Through all those years, the base was under the command of the Army. In early 1948, the command of Fort Crook was transferred from the Army to the Air Force and renamed Offutt Air Force Base. The Air Force had an eye towards bigger things. The base’s isolated location, almost smack in the middle of the United States and out of reach of potential enemy threat, made it an attractive place for a different mission. In May 1948, the headquarters of the Strategic Air Command was transferred from Andrews Air Force Base outside Washington, D.C., to Offutt Air Force Base, and the base expanded to more than 910 acres by October.
The fiery Gen. Curtis LeMay was dubbed the “father of SAC.” Along with being a general, LeMay was a civil engineer by training, and served as SAC’s commander from 1948 until 1957 as Offutt grew in size and strategic importance. Following his command at SAC, LeMay became vice chief of staff of the United States Air Force. In June 1949, an article in the Washington Evening Star reported that LeMay conducted SAC from “a desk in a closed-up plane plant, next to the old Army cavalry post.” LeMay’s office had no calendar as “I can’t map out a schedule because this job is one blitz of unexpected problems after another.”
LeMay was in command when the new runway was completed at the base in 1955. At that time the base was home to more than 1,000 officers and more than 4,000 airmen.
The Cold War brought about one of the most unique missions at Offutt, which began in February 1961. The mission was nicknamed “Looking Glass,” and involved a Boeing EC-135s being airborne 24 hours a day, 365 days a year to become an airborne command post in the event of nuclear war. The mission’s nickname came from the fact that, according to McQueney, “mirrored ground-based command, control, and communications.” Looking continued for more than 29 years.
In late 1962 an Offutt airman, 24-year-old Michael Davis, correctly identified the presence of Soviet missiles in Cuba. On Oct. 24, SAC was placed at DEFCON 2. McQueney notes this was the “next step to nuclear war—armed forces ready to deploy and engage in less than six hours.” The majority of American military remained at DEFCON 3 (an increase in force readiness) through The Cuban Missile Crisis, but SAC stayed one step closer to all-out nuclear war until Nov. 15.
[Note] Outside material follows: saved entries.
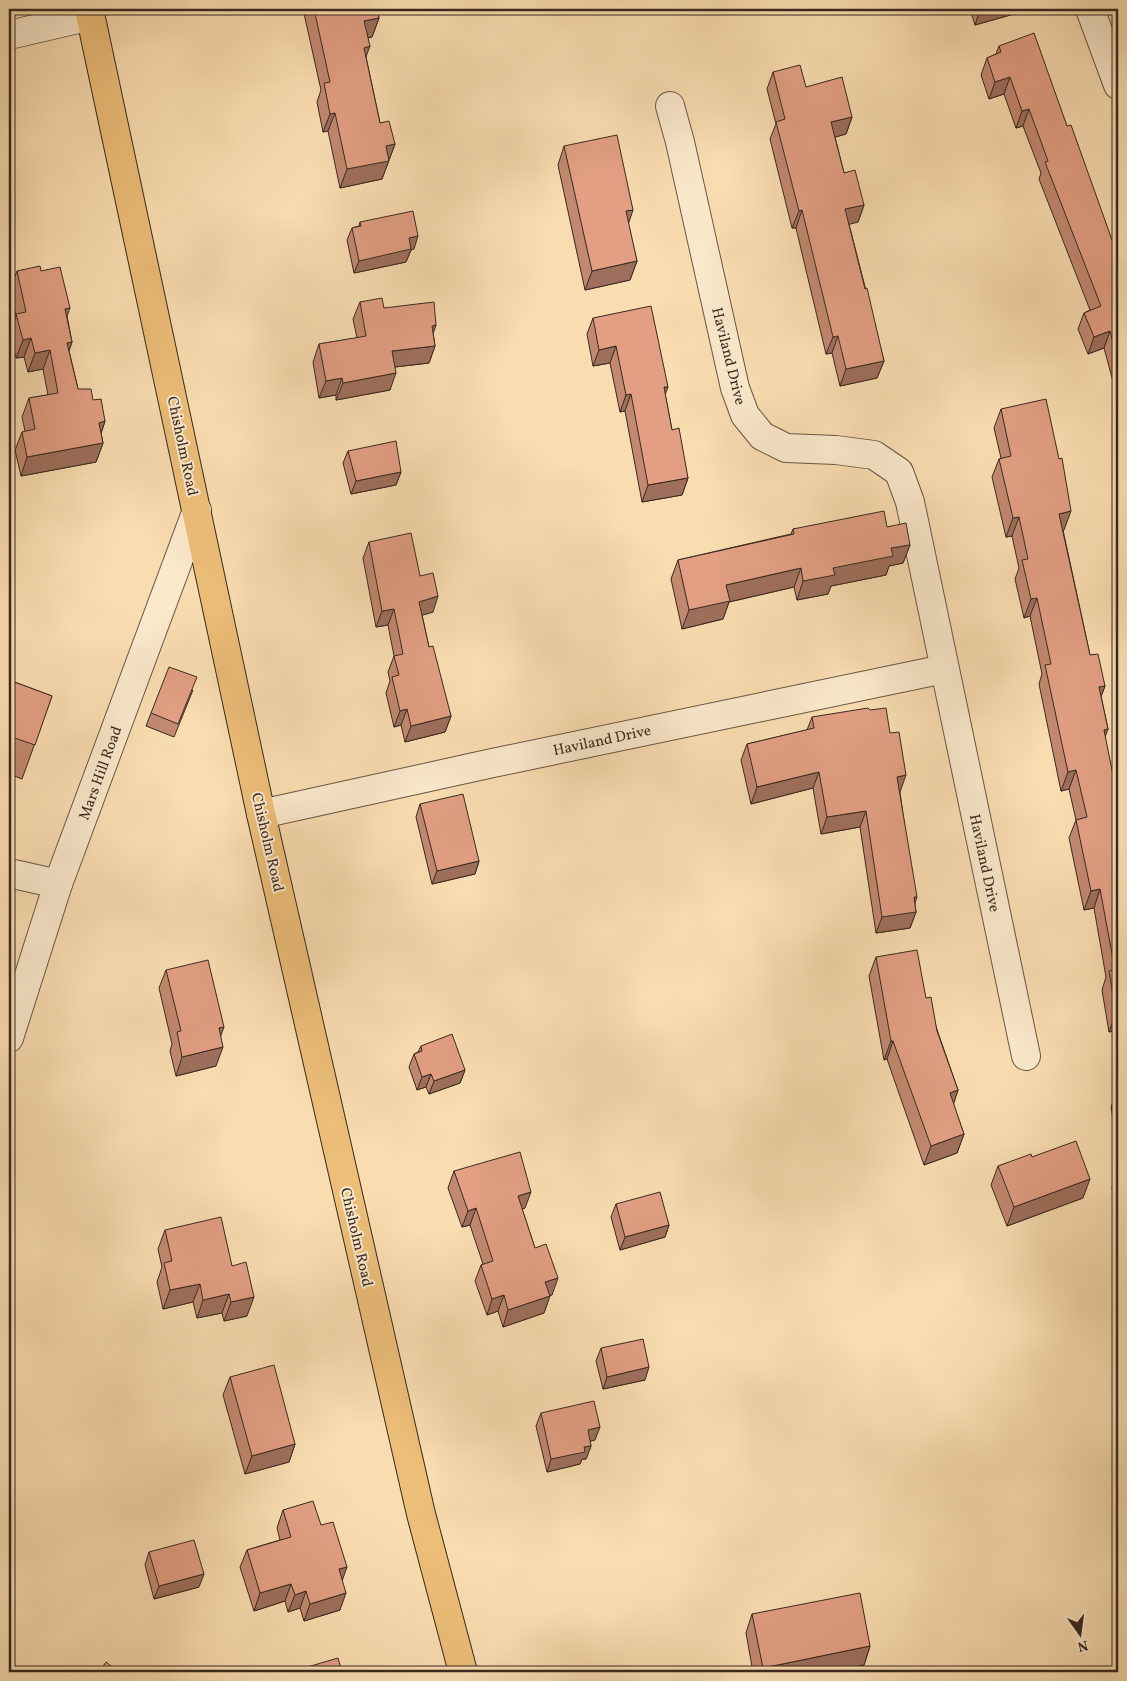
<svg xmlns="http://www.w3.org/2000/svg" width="1127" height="1681" font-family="Vollkorn,serif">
  <rect width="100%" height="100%" fill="#f9ddb1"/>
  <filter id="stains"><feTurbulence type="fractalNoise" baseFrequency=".004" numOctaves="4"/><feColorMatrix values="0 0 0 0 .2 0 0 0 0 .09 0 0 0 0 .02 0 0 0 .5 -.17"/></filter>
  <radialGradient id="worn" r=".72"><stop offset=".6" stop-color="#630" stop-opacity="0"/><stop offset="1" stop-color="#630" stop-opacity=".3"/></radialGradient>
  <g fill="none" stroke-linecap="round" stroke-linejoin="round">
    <g stroke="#695644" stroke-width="30">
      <g id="minor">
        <path d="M1090,9L1118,85"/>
        <path d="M9,35L91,16"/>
        <path d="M670,106L680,142L735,388L745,415L762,436L786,448L836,450L874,455L899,472L910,502L1026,1056"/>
        <path d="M261,814L488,764L944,669"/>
        <path d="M9,873L58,884"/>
        <path d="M9,1038L58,884L197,510"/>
      </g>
    </g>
    <g stroke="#392920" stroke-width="30">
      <path id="major" d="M89,9L261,814L421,1514L463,1672"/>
    </g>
    <use href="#minor" stroke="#fbe9cc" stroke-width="28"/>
    <use href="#major" stroke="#ecbe78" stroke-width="28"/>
  </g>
  <g fill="#c28971" stroke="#392920">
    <path d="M303,9H377L379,18L372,37L368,38L366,57L380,123L395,144L382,179L340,188L328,131L323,132L317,102L321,90Z"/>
    <path d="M970,9H1016L1014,14L975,25Z"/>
    <path d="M999,46L1067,126L1117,254L1118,253V400L1104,348L1088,354L1078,329L1084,313L1090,310L1039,179L1041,173L1023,126L1016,128L1004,94L989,99L981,75L987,58L996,54Z"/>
    <path d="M773,72L806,87L852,117L846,134L835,137L844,173L864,205L858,222L849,224L884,361L877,378L840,386L832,353L826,354L796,228H792L770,139L776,124L767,89Z"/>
    <path d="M564,146L628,224L637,261L630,280L585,290L558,165Z"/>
    <path d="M360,222L414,249L411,250L406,262L354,273L347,240L352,228L359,226Z"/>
    <path d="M17,271H41L67,316L72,342L69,351L78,389L93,400L105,421L101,433L103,443L96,462L21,476L15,450L22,432L25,431L22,417L29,398L48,395L43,369L28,372L24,357L16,358L10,333L16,316L10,290Z"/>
    <path d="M360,302L384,308L436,325L433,333L435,346L429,363L395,367L390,390L336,400V395L319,398L313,362L319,344L357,338L353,319Z"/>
    <path d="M593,318L665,394L672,430L688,478L682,495L642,502L625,411L620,412L610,363L593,366L587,334Z"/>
    <path d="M1001,409L1064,530H1063L1090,655L1105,686L1101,696L1108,729L1105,736L1118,1030L1109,1032L1102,990L1106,977L1094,908L1084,910L1069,838L1076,820L1069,789L1061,791L1039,684L1042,674L1030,616L1024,618L1015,579L1019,568L1012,536L1006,537L992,477L999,459L1001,458L994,428Z"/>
    <path d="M348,451L401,472L396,485L351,494L343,463Z"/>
    <path d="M887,527L910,545L903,563L889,566L886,575L831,586L828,594L797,600L794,587L729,602L723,619L682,629L671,579L678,560L791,534L793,529Z"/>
    <path d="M369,542L420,576L433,612L422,615L429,647L451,716L445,732L405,742L401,725L394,727L386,693L390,681L388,672L394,656L388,625L376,627L363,558Z"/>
    <path d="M9,680L52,696L22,779L9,774Z"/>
    <path d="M193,690L174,737L146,726L151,713Z"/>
    <path d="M812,717L900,792L916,912L910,928L876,933L860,827L821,834L813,788L751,804L741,760L747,744L807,730Z"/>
    <path d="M420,804L479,861L475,874L432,884L416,817Z"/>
    <path d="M876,957L926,998L958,1090L953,1104L964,1134L957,1153L924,1165L887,1059L884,1060L869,976Z"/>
    <path d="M166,970L216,1066L176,1076L170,1051L172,1044L159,988Z"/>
    <path d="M421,1046L465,1070L460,1083L429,1094L426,1087L417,1090L409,1067L414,1054L418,1052Z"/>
    <path d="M1118,1088V1143H1117L1111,1107Z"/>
    <path d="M1032,1157L1083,1198L1007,1226L991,1185L998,1166Z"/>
    <path d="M454,1171L525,1208L522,1209L535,1248L552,1295H550L544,1313L503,1327L498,1311L487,1315L475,1281L481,1265L483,1264L470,1225L462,1227L448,1188Z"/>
    <path d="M1118,1180V1214H1117L1112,1187L1115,1181Z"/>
    <path d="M616,1204L669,1225L665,1237L620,1250L611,1217Z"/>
    <path d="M165,1230L232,1266L247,1316L224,1321L222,1313L197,1318L193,1302L163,1309L157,1282L162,1267L158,1249Z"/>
    <path d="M601,1348L645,1380L603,1389L596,1361Z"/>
    <path d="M230,1377L295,1444L289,1462L245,1474L223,1395Z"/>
    <path d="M541,1413L595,1440L590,1441L591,1446L586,1459H582L580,1464L547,1472L536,1426Z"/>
    <path d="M283,1510L321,1525L342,1580L340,1610L304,1621L300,1608L288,1612L285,1601L254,1611L240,1567L247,1550L280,1540L277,1528Z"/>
    <path d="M149,1552L199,1587L154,1599L145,1565Z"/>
    <path d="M752,1614L870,1646L864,1665L827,1672H753L746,1633Z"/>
  </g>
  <g fill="#9e6f5c" stroke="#392920">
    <path d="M992,9H1016L1014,14L975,25L979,13Z"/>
    <path d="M379,18L372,37L357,40L364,21Z"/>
    <path d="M370,46L363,65L364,48Z"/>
    <path d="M1010,77L1004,94L989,99L995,82Z"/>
    <path d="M1029,109L1023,126L1016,128L1022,111Z"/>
    <path d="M335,113L328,131L323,132L330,114Z"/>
    <path d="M852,117L846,134L825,140L831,122Z"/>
    <path d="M395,144L382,179L340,188L347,169L386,146Z"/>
    <path d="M864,205L858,222L839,227L845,209Z"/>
    <path d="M633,210L627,228L626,211Z"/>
    <path d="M802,210L796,228H792L799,211Z"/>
    <path d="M418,236L414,249L411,250L406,262L354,273L359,261L409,238Z"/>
    <path d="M637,261L630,280L585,290L592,271Z"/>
    <path d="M70,308L63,327L65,309Z"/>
    <path d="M436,325L430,342L432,326Z"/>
    <path d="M1110,331L1104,348L1088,354L1094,337Z"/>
    <path d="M838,336L832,353L826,354L833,337Z"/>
    <path d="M31,338L24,357L16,358L23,340Z"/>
    <path d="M72,342L65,360L67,343Z"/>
    <path d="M435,346L429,363L386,368L392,351Z"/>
    <path d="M616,346L610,363L593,366L599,350Z"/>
    <path d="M50,350L43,369L28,372L35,353Z"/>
    <path d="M884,361L877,378L840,386L846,369Z"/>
    <path d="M396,373L390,390L336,400L343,383Z"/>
    <path d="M342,378L336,395L319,398L326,381Z"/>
    <path d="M664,387H668L662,403Z"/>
    <path d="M631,394L625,411L620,412L626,395Z"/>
    <path d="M105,421L99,440V423Z"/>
    <path d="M103,443L96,462L21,476L27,457Z"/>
    <path d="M401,472L396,485L351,494L356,481Z"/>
    <path d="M688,478L682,495L642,502L648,485Z"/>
    <path d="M1071,511L1064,530L1052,533L1059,514Z"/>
    <path d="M1019,517L1012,536L1006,537L1013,518Z"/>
    <path d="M910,545L903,563L889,566L886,575L831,586L828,594L797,600L803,581L833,568L891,548Z"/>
    <path d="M801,568L794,587L729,602L723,619L682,629L689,610L726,585Z"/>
    <path d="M438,596L433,612L413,618L419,602Z"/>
    <path d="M1037,598L1030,616L1024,618L1031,599Z"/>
    <path d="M394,609L388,625L376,627L382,611Z"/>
    <path d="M1105,686L1098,705L1099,687Z"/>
    <path d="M407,709L401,725L394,727L400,711Z"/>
    <path d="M451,716L445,732L405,742L411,726Z"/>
    <path d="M1108,729L1101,747L1104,730Z"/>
    <path d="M1076,770L1069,789L1061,791L1068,772Z"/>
    <path d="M819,772L813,788L751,804L757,787Z"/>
    <path d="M906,775L900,792L891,793L897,777Z"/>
    <path d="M866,811L860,827L821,834L827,817Z"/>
    <path d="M479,861L475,874L432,884L437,871Z"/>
    <path d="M1100,889L1094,908L1084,910L1091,891Z"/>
    <path d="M914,897H917L912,912H916L910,928L876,933L882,917Z"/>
    <path d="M1116,1013H1118V1030L1109,1032Z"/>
    <path d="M224,1027L217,1046L219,1028Z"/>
    <path d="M891,1041H893L887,1059L884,1060Z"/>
    <path d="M223,1047L216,1066L176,1076L182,1057Z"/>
    <path d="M465,1070L460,1083L429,1094L434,1081Z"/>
    <path d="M431,1074L426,1087L417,1090L422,1077Z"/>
    <path d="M958,1090L952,1109L950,1093Z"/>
    <path d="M964,1134L957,1153L924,1165L931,1146Z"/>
    <path d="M1090,1179L1083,1198L1007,1226L1014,1207Z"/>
    <path d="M531,1192L525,1208L512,1212L518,1196Z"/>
    <path d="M476,1208L470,1225L462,1227L468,1211Z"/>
    <path d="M669,1225L665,1237L620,1250L625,1237Z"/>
    <path d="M558,1278L552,1295L539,1299L545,1282Z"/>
    <path d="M200,1284L193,1302L163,1309L170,1290Z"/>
    <path d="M229,1294L222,1313L197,1318L203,1300Z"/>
    <path d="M504,1295L498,1311L487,1315L492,1299Z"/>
    <path d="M550,1296L544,1313L503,1327L508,1310Z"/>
    <path d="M254,1297L247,1316L224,1321L231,1302Z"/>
    <path d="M649,1367L645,1380L603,1389L607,1377Z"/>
    <path d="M600,1427L595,1440L583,1443L588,1430Z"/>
    <path d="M295,1444L289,1462L245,1474L252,1456Z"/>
    <path d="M591,1446L586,1459H582L580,1464L547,1472L551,1459L584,1447Z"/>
    <path d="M347,1567L341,1584L339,1569Z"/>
    <path d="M204,1574L199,1587L154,1599L159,1586Z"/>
    <path d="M291,1584L285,1601L254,1611L260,1593Z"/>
    <path d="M306,1591L300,1608L288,1612L295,1595Z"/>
    <path d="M346,1593L340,1610L304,1621L310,1604Z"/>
    <path d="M870,1646L864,1665L827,1672H762L763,1668Z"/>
  </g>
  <g fill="#e29f83" stroke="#392920">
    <path d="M314,9H377L379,18L364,21L370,46L364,48L380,123L389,121L395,144L386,146L389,161L347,169L335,113L330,114L324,83L330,82Z"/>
    <path d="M978,9H992L979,13Z"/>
    <path d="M1034,33L1067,126L1071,125L1117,254L1118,253V361L1110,331L1094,337L1084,313L1101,306L1045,162L1048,161L1029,109L1022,111L1010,77L995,82L987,58L1001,52L999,46Z"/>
    <path d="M800,65L806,87L842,77L852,117L831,122L844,173L855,170L864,205L845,209L865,289L867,288L884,361L846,369L838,336L833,337L802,210L799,211L776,122L785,119L773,72Z"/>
    <path d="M617,135L633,210L626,211L637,261L592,271L564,146Z"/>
    <path d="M413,211L418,236L409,238L411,249L359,261L352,228L361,226L360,222Z"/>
    <path d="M40,266L41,271L60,267L70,308L65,309L72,342L67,343L78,389H91L93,400L101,399L105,421L99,423L103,443L27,457L22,432L35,429L29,398L58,393L50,350L35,353L31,338L23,340L16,314L26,312L17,271Z"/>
    <path d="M382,298L384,308L434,302L436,325L432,326L435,346L392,351L396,373L343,383L342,378L326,381L319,344L366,336L360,302Z"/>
    <path d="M651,306L668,387H664L672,430L679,428L688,478L648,485L631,394L626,395L616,346L599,350L593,318Z"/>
    <path d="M1046,399L1059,459L1062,458L1071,511L1059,514L1090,655L1098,654L1105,686L1099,687L1108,729L1104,730L1114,780L1118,779V1013H1116L1109,971L1115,970L1100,889L1091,891L1076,820L1087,817L1076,770L1068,772L1045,665L1051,664L1037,598L1031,599L1022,560L1028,559L1019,517L1013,518L999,459L1011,456L1001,409Z"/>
    <path d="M396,441L401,472L356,481L348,451Z"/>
    <path d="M884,511L887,527L906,523L910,545L891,548L893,556L833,568L835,575L803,581L801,568L726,585L730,601L689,610L678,560L794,534L793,529Z"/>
    <path d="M411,533L420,576L433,573L438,596L419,602L429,647L433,646L451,716L411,726L407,709L400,711L392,677L399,675L394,656L403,654L394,609L382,611L369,542Z"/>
    <path d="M169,667L197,677L178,724L151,713Z"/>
    <path d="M9,680L52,696L35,745L9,736Z"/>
    <path d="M868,708L870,710L886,708L890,733L899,732L906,775L897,777L917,897H914L916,912L882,917L866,811L827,817L819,772L757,787L747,744L814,728L812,717Z"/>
    <path d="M463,794L479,861L437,871L420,804Z"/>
    <path d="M917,950L926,998L931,997L937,1031L958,1090L950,1093L964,1134L931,1146L893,1041H891L876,957Z"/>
    <path d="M208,960L224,1027L219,1028L223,1047L182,1057L177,1032L181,1031L166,970Z"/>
    <path d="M452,1034L465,1070L434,1081L431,1074L422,1077L414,1054L422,1051L421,1046Z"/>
    <path d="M1076,1141L1090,1179L1014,1207L998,1166L1031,1154L1032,1157Z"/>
    <path d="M520,1152L531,1192L518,1196L535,1248L546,1244L558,1278L545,1282L550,1296L508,1310L504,1295L492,1299L481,1265L493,1261L476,1208L468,1211L454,1171Z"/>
    <path d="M1118,1180V1203L1115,1181Z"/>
    <path d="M660,1192L669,1225L625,1237L616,1204Z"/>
    <path d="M221,1217L232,1266L246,1262L254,1297L231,1302L229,1294L203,1300L200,1284L170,1290L164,1263L172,1261L165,1230Z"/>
    <path d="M643,1339L649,1367L607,1377L601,1348Z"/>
    <path d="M274,1365L295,1444L252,1456L230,1377Z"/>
    <path d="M594,1401L600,1427L588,1430L591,1446L584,1447L585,1452L551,1459L541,1413Z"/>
    <path d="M313,1501L321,1525L333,1522L347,1567L339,1569L346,1593L310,1604L306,1591L295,1595L291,1584L260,1593L247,1550L291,1537L283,1510Z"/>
    <path d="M194,1540L204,1574L159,1586L149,1552Z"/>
    <path d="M860,1593L870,1646L763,1668L752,1614Z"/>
    <path d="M338,1658L342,1672H294V1671Z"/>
    <path d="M106,1662L119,1672H99Z"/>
  </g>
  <g text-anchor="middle" stroke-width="4" stroke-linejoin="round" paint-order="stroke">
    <g font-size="15" fill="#392920" stroke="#fbe9cc">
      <text transform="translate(729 356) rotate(76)" y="5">Haviland Drive</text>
      <text transform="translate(183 446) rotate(78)" y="5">Chisholm Road</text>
      <text transform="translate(602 740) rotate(-12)" y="5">Haviland Drive</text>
      <text transform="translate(100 773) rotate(-70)" y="5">Mars Hill Road</text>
      <text transform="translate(268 842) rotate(77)" y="5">Chisholm Road</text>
      <text transform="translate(985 863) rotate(78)" y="5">Haviland Drive</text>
      <text transform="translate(357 1237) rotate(77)" y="5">Chisholm Road</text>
    </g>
  </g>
  <rect width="1127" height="1681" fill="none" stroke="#f9ddb1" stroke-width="30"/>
  <rect x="10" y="10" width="1107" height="1661" fill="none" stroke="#392920" stroke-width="2.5"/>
  <rect x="15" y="15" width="1097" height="1651" fill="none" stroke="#392920"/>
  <g transform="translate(1080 1634) rotate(166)" stroke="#fbe9cc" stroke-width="4" paint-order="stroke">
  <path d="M0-4L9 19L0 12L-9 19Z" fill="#392920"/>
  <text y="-8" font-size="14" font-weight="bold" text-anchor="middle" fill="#392920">N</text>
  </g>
  <rect width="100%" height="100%" filter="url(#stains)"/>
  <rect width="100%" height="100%" fill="url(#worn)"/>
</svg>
The Cold War was hot as American involvement grew in Vietnam during the 1960s. A new hospital opened at Offutt in 1965, but McQueney points out that SAC and Offutt continued its “world-wide roles and missions” as “the Soviet Union and People’s Republic of China remained as the chief threats to national security.” Meanwhile, the base continued to grow, and by 1970, covered 1,898 acres with almost 2,900 officers and 8,600 airmen along with a civilian workforce of 1,600.
The end of the Cold War and Soviet Union prompted several changes. Looking Glass was grounded in July 1990, even as Offutt briefly returned to DEFCON 2 in January 1991 at the beginning of Operation Desert Storm in Iraq. In June 1992, SAC also came to an end as Offutt became the headquarters for the new U.S. Strategic Command. One of the most memorable events in recent history was that President George Bush flew to Offutt in the hours after the attack on the Pentagon that occurred on Sept. 11, 2001. According to McQueney, the base has remained the “command and control of the nation’s nuclear forces” and was home to the 557th Weather Wing that gives “global weather data to the Department of Defense” while the 55th Wing also based at Offutt “provides the nation with airborne intelligence, surveillance, reconnaissance, and electronic attack capabilities across the globe.”
In 2010, the base’s stables were shuttered as a final reminder of a very different role the place once played, even as Offutt continues its vital strategic role for the future.